--- EXERCISE ---
Examine each line of the data. Copy the line if it includes the word "size".

Dataset records:
::::
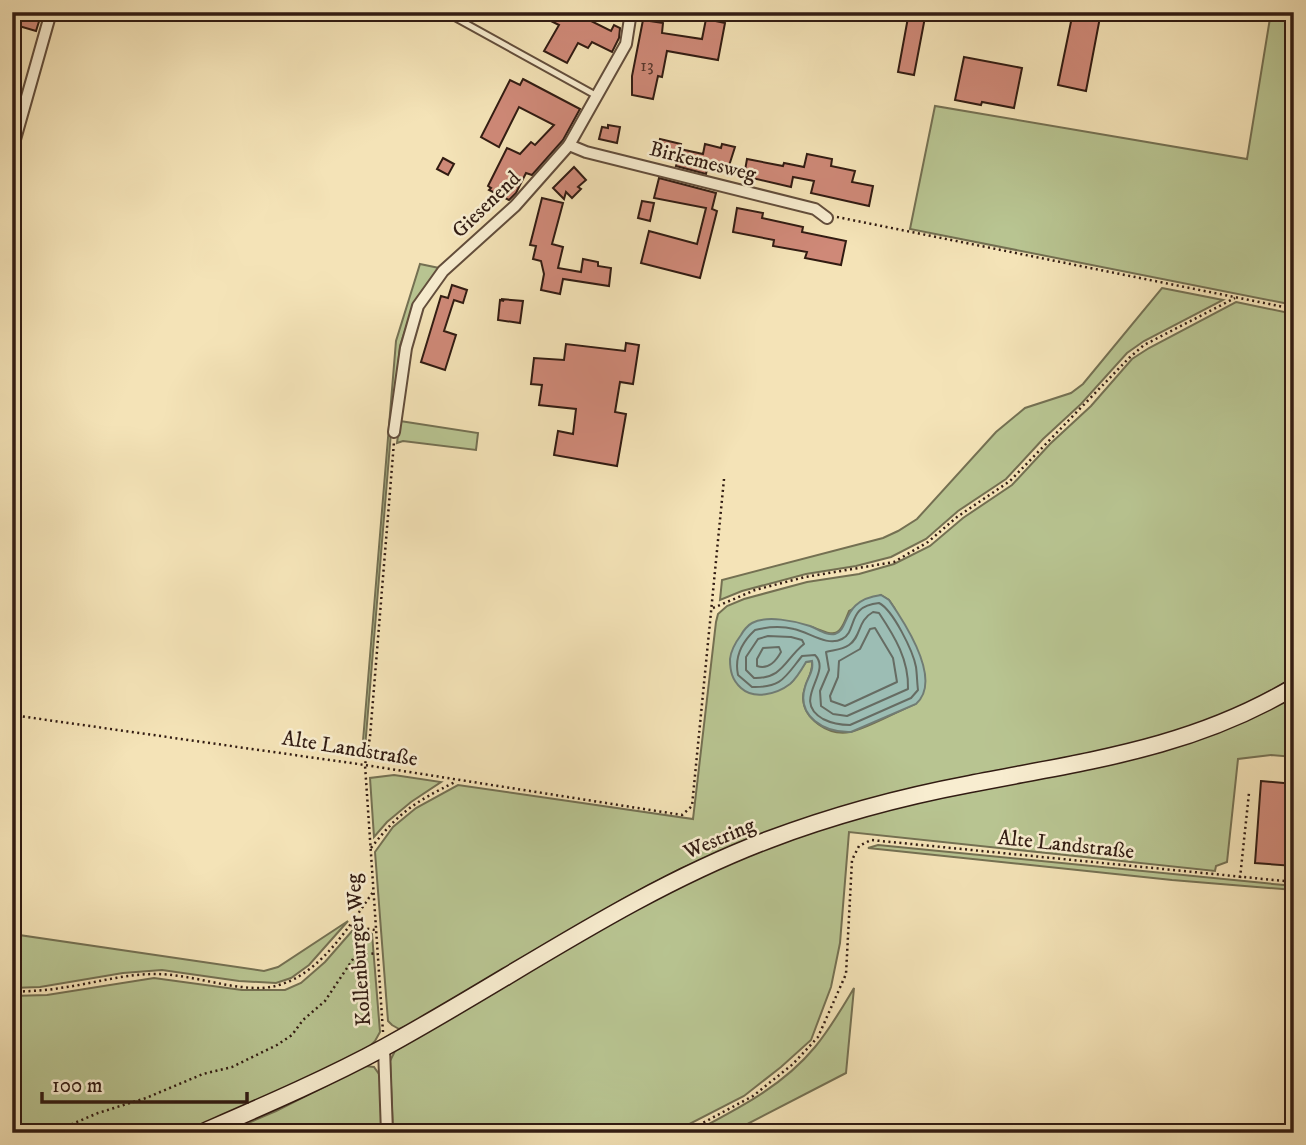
<svg xmlns="http://www.w3.org/2000/svg" width="1306" height="1145" font-family="'IM FELL DW Pica',serif">
  <rect width="100%" height="100%" fill="#f4e3b7"/>
  <filter id="stains"><feTurbulence type="fractalNoise" baseFrequency=".00286" numOctaves="4"/><feColorMatrix values="0 0 0 0 .2 0 0 0 0 .09 0 0 0 0 .02 0 0 0 .5 -.17"/></filter>
  <radialGradient id="worn" r=".72"><stop offset=".6" stop-color="#630" stop-opacity="0"/><stop offset="1" stop-color="#630" stop-opacity=".3"/></radialGradient>
  <g fill="#b8c491" stroke="#747052" stroke-width="2" fill-rule="evenodd">
    <path d="M1271,12H1294V305L910,229L935,106L1247,159Z"/>
    <path d="M420,264L439,268L414,303L400,346L391,432L365,748L362,753L396,341Z"/>
    <path d="M1162,288L1223,300L1144,341L1127,353L1081,404L1043,439L1006,479L958,511L926,539L891,557L856,566L806,574L742,591L720,600L722,580L883,538L898,531L917,519L996,432L1025,408L1071,393L1083,384Z"/>
    <path d="M1236,302L1294,314V678L1238,708L1163,737L741,843L680,869L626,897L413,1023L399,1029L392,1025L388,1021L375,852L393,827L416,808L458,785L693,819L716,622L718,614L727,606L744,599L807,582L859,574L894,564L930,546L963,518L1012,485L1050,444L1091,406L1132,359L1149,348ZM881,595L889,600L895,609L915,704C898,711 866,729 850,732C828,736 804,719 803,698C803,684 814,674 812,661L806,662L791,683L812,627C838,638 839,636 849,611Z"/>
    <path d="M400,421L478,433L476,450L403,441L397,443Z"/>
    <path d="M1294,694V757L1271,755L1238,759L1227,862L1216,866L1215,871L849,832L840,943L831,987L811,1040L781,1067L744,1096L672,1133H393L390,1061L395,1051C531,969 668,874 822,828C873,813 924,799 976,790C1088,769 1194,754 1294,694Z"/>
    <path d="M394,775L441,782L411,802L387,822L374,837L370,778Z"/>
    <path d="M878,845L1294,886V890L1172,880L868,848Z"/>
    <path d="M348,921L309,965L291,978L276,983L239,981L162,970L123,973L40,987L12,988V934L264,971L278,967Z"/>
    <path d="M361,930L372,934L380,1032L375,1041L368,1048L299,1084L186,1133H12V996L47,995L154,978L242,990H285L301,983L325,962L352,931Z"/>
    <path d="M854,988L846,1073L730,1133H692C737,1109 782,1087 815,1047C830,1029 842,1008 854,988Z"/>
    <path d="M365,1066L374,1067L381,1077L383,1133H225L276,1111Z"/>
  </g>
  <path fill="#9cbdb4" stroke="#717c73" stroke-width="2" d="M881,595L889,600C905,623 943,680 916,704L851,732C825,733 796,717 805,687C807,678 814,672 812,661L806,662C802,669 797,678 790,684C777,694 754,700 741,688C732,680 730,671 730,659C731,650 735,643 741,635C743,631 748,625 752,623C767,615 795,621 810,626C818,629 827,636 835,634C850,630 841,600 881,595Z"/>
  <g fill="none" stroke-linecap="round" stroke-linejoin="round">
    <g stroke="#666c63" stroke-width="2">
      <path d="M879,603C893,610 913,651 916,667C917,674 917,682 918,690L911,698L850,725C840,725 831,723 823,719C790,700 833,673 815,655L802,656C785,677 782,688 752,687L738,675C734,656 742,642 755,630C767,627 782,626 794,629C809,632 827,647 842,639C858,631 846,606 879,603Z"/>
      <path d="M873,612L879,613C895,637 909,660 908,689L847,716L833,714L821,706L820,691L829,670L826,652C833,650 842,650 849,645C862,636 857,621 873,612Z"/>
      <path d="M875,628L893,658L897,682L845,706L831,701L830,696L838,677L839,661L860,649L870,629Z"/>
      <path d="M768,636L791,637L802,640L804,644C785,659 783,679 754,678L746,670V657L758,639Z"/>
      <path d="M779,647L781,652C776,661 769,670 757,666V659L763,648Z"/>
    </g>
  </g>
  <g fill="#cf8978" stroke="#311b12" stroke-width="2">
    <path d="M12,12H42L36,31L12,24Z"/>
    <path d="M533,12H573L611,31L614,25L620,28L619,38L612,52L592,42L588,48L578,43L567,63L544,51L559,25Z"/>
    <path d="M909,12H926L914,75L898,72Z"/>
    <path d="M1073,12H1101L1086,91L1058,85Z"/>
    <path d="M706,19L725,23L718,60L667,51L662,77L658,76L653,99L632,95V76L643,20L663,23L662,33L702,39Z"/>
    <path d="M964,57L1022,68L1014,108L982,102L981,105L955,100Z"/>
    <path d="M523,79L580,109L563,140L532,175L526,173L516,193L509,200L489,190L491,188L488,186L507,148L520,154L531,142L535,145L554,125L519,107L499,147L481,137L510,80L520,85Z"/>
    <path d="M608,125L620,127L617,143L599,139L602,127L608,128Z"/>
    <path d="M660,139L681,144L680,149L703,154L705,144L721,148L722,144L735,147L727,172L707,169L706,174L676,166L678,160L656,154Z"/>
    <path d="M807,154L832,159L831,166L855,171L852,182L873,186L869,206L811,193L814,181L793,177L791,187L744,176L747,159L783,166L784,163L804,167Z"/>
    <path d="M443,158L454,164L448,175L437,169Z"/>
    <path d="M574,167L586,180L578,187L581,189L572,198L566,192L564,199L553,188Z"/>
    <path d="M659,178L716,193L712,209L717,211L700,278L641,263L649,231L697,244L706,208L654,198Z"/>
    <path d="M542,198L563,203L552,244L563,247L558,268L581,272L583,259L598,262V266L611,268L609,286L563,279L560,294L541,290L544,274L541,261L533,259L536,246L530,245Z"/>
    <path d="M642,201L654,203L650,221L638,218Z"/>
    <path d="M737,208L763,213L762,218L803,227L802,232L846,241L841,265L805,258L807,252L773,246L774,240L733,232Z"/>
    <path d="M452,285L467,290L463,303L454,300L444,331L456,335L445,370L421,362L441,296L448,298Z"/>
    <path d="M501,299L523,301L520,323L498,320L500,300L504,301Z"/>
    <path d="M626,343L639,345L633,384L620,382L615,412L626,414L617,466L554,455L558,431L573,434L576,409L539,405L542,385L531,384L534,358L564,360L566,344L625,351Z"/>
    <path d="M1261,781L1294,784V866L1255,863Z"/>
  </g>
  <g fill="none" stroke-linecap="round" stroke-linejoin="round">
    <g stroke="#624d3b" stroke-width="9">
      <path id="service" d="M445,12L597,96"/>
    </g>
    <g stroke="#624d3b" stroke-width="14">
      <g id="minor">
        <path d="M569,145L586,152L815,209L827,218"/>
        <path d="M12,150L51,12"/>
        <path d="M394,432L406,348L418,306L443,271L515,206L569,145L626,44L631,12"/>
        <path d="M384,1048L387,1133"/>
      </g>
    </g>
    <g stroke="#311b12" stroke-width="19">
      <path id="secondary" d="M201,1133C263,1106 326,1079 385,1047C513,977 631,892 768,840C834,815 901,797 970,784C1086,761 1190,749 1294,687"/>
    </g>
    <g stroke="#311b12" stroke-width="2.5" stroke-dasharray="2 3.5" stroke-linecap="butt">
      <path d="M837,217L1294,309"/>
      <path d="M713,608L755,590L805,577L894,562L928,542L957,517L1010,481L1129,358L1144,345L1235,298"/>
      <path d="M12,715L365,765L682,815L692,806L724,479"/>
      <path d="M371,848C399,812 415,802 455,782"/>
      <path d="M1240,878L1249,793"/>
      <path d="M351,926L375,930"/>
      <path d="M12,992C28,991 44,991 60,988C91,984 123,974 155,974C188,974 222,987 255,988C311,990 345,932 373,892"/>
      <path d="M383,1032L365,765L370,737L394,442"/>
      <path d="M51,1133L98,1113L146,1098L203,1074L232,1067L277,1045L292,1035L303,1020L325,1001L355,956L377,953"/>
      <path d="M684,1133L753,1096L793,1064L818,1037L846,974L852,860L859,846L871,840L1294,882"/>
    </g>
    <use href="#service" stroke="#f8edd0" stroke-width="5"/>
    <use href="#minor" stroke="#f8edd0" stroke-width="10"/>
    <use href="#secondary" stroke="#f8edd0" stroke-width="16"/>
  </g>
  <g text-anchor="middle" stroke-width="5" stroke-linejoin="round" paint-order="stroke">
    <g font-size="18" fill="#58362c">
      <text x="647" y="71">13</text>
    </g>
    <g font-size="21" fill="#311b12" stroke="#f8edd0">
      <text transform="translate(703 161) rotate(14)" y="7">Birkemesweg</text>
      <text transform="translate(486 204) rotate(-44)" y="7">Giesenend</text>
      <text transform="translate(350 748) rotate(9)" y="7">Alte Landstraße</text>
      <text transform="translate(719 838) rotate(-23)" y="7">Westring</text>
      <text transform="translate(1066 844) rotate(6)" y="7">Alte Landstraße</text>
      <text transform="translate(358 950) rotate(-94)" y="7">Kollenburger Weg</text>
    </g>
  </g>
  <rect width="1306" height="1145" fill="none" stroke="#f4e3b7" stroke-width="42"/>
  <rect x="14" y="14" width="1278" height="1117" fill="none" stroke="#311b12" stroke-width="3.5"/>
  <rect x="21" y="21" width="1264" height="1103" fill="none" stroke="#311b12" stroke-width="2"/>
  <path d="M42 1092v10h205v-10" fill="none" stroke="#311b12" stroke-width="3.5"/>
  <text x="52" y="1092" font-size="21" fill="#311b12" stroke="#f8edd0" stroke-width="5" paint-order="stroke">100 m</text>
  <rect width="100%" height="100%" filter="url(#stains)"/>
  <rect width="100%" height="100%" fill="url(#worn)"/>
</svg>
::::
--- SOLUTION ---
    <g font-size="18" fill="#58362c">
    <g font-size="21" fill="#311b12" stroke="#f8edd0">
  <text x="52" y="1092" font-size="21" fill="#311b12" stroke="#f8edd0" stroke-width="5" paint-order="stroke">100 m</text>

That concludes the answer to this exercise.